Coronavirus Almería Empresas de acuicultura, menos liquidez y más bocas que alimentar

  • El cierre del canal Horeca y la caída de la exportación conllevan un stock creciente. Estudian formas de almacenamiento fuera del agua. Piden al Gobierno activar las ayudas del FEMP

La acuicultura afronta la falta de ingresos y aumento de costes La acuicultura afronta la falta de ingresos y aumento de costes

La acuicultura afronta la falta de ingresos y aumento de costes / Diario de Almería

La acuicultura es una de las actividades esenciales que, tras decretarse el estado de alarma a causa de la COVID-19, sigue llevándose a cabo, “las empresas de acuicultura y sus empresas auxiliares pueden seguir trabajando, pero, ahora, con las dificultades que conllevan todas las medidas de prevención”, expone Javier Ojeda, gerente de Apromar (Asociación Empresarial de Acuicultura en España), a la que pertenecen firmas que operan en Almería como Grupo Culmarex o Predomar. Si bien las normas para desempeñar la labor de forma segura dificultan la misma, el verdadero problema para el sector reside en la falta de liquidez de las empresas y el creciente stock.

“Una parte sustancial del mercado se ha hundido”, explica Ojeda refiriéndose al canal Horeca y, en gran parte, a la exportación, “los ingresos de las empresas se han reducido drásticamente en estos meses de marzo y abril y no sabemos cuándo se va a recuperar”. A la falta de ingresos se suma el aumento de costes, puesto que a los peces que ya podrían estar en el mercado no se les puede dar salida, por lo tanto, ese stock creciente se queda en las granjas marinas y hay que seguir alimentándolo, “se va acumulando biomasa y supone mayor coste en la operación diaria de las empresas; eso preocupa de cara a la liquidez”. De acuerdo a las palabras del gerente de Apromar, aunque las empresas acuícolas van haciendo uso de las medidas del Gobierno en líneas generales, “donde teníamos depositadas nuestras esperanzas era en la modificación de los fondos estructurales FEMP (Fondo Europeo Marítimo y de Pesca) que ofrecen la posibilidad de medidas compensatorias para que los gobiernos las gestionen para las empresas, pero en España no hemos visto que esto ocurra”; en esta línea, Ojeda reconoce que hay movimiento y están en contacto con el Ministerio, “pero a efectos prácticos no, las empresas no han podido acceder a estas ayudas”.

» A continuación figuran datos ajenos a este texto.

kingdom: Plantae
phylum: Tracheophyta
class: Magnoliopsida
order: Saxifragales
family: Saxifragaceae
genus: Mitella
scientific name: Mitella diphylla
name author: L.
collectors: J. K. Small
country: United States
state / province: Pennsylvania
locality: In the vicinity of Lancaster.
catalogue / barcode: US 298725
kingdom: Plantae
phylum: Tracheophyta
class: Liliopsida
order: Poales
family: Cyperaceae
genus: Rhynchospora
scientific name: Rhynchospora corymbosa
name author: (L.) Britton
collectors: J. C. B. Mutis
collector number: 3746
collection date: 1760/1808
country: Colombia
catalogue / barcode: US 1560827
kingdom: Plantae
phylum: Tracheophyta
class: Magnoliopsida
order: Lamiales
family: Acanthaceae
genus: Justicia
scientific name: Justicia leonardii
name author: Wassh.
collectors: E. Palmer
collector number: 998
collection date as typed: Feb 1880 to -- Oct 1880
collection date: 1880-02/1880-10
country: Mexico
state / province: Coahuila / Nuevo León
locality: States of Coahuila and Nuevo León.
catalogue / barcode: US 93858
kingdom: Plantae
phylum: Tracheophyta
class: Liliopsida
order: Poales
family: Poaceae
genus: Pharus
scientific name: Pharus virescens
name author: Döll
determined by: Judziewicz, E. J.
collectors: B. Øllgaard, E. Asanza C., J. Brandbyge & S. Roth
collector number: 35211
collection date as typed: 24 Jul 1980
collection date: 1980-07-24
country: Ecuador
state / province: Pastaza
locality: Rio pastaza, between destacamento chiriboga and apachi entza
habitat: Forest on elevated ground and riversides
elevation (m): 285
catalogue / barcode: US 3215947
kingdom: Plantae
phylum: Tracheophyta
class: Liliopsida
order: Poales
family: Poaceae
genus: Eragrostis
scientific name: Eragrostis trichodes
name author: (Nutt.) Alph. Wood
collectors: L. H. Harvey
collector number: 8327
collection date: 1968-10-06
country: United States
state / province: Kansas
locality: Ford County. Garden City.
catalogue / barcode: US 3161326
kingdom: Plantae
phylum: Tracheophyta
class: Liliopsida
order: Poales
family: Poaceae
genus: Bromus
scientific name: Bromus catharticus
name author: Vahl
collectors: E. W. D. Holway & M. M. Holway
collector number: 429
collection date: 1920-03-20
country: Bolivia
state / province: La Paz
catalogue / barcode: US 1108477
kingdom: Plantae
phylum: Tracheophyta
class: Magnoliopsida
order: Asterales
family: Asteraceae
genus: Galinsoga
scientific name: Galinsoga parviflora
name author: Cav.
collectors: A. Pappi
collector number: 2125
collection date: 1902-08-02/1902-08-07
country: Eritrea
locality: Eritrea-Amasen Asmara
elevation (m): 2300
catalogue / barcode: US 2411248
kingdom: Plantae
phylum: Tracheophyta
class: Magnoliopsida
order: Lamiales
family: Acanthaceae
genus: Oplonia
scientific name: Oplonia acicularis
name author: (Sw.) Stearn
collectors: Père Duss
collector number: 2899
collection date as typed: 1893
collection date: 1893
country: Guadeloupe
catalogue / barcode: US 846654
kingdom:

Incertidumbre sobre la reacción del mercado cuando éste abra, habrá sobreoferta

Mientras los peces se acumulan, el sector está estudiando formas de almacenamiento de los peces fuera del agua pero no es un mecanismo habitual y supone complicaciones, según traslada Ojeda. La modificación del FEMP y la Organización Común de Mercados habilitan el que las organizaciones de productores de acuicultura puedan hacer almacenamiento de peces fuera del agua, “pero nunca se ha hecho y ponerlo en marcha en lo que queda de año se antoja muy complicando”. Tal y como expone Ojeda, la actividad acuícola está intentando afrontar los problemas a medida que están llegando, “primero la liquidez de las empresas y que puedan aprovechar los fondos del FEMP pero aún no hemos visto que el Gobierno y las comunidades autónomas estén por la labor de activar ese mecanismo rápidamente”.

A las trabas actuales como consecuencia de las medidas para frenar la pandemia se suma la incertidumbre sobre la reacción del mercado cuando éste se recupere y abra, “habrá muchos peces en granjas no sólo de España, también hay que tener en cuenta la importación de peces de Turquía o Grecia; todo el stock saldrá al mercado y esto podría hundir los precios”.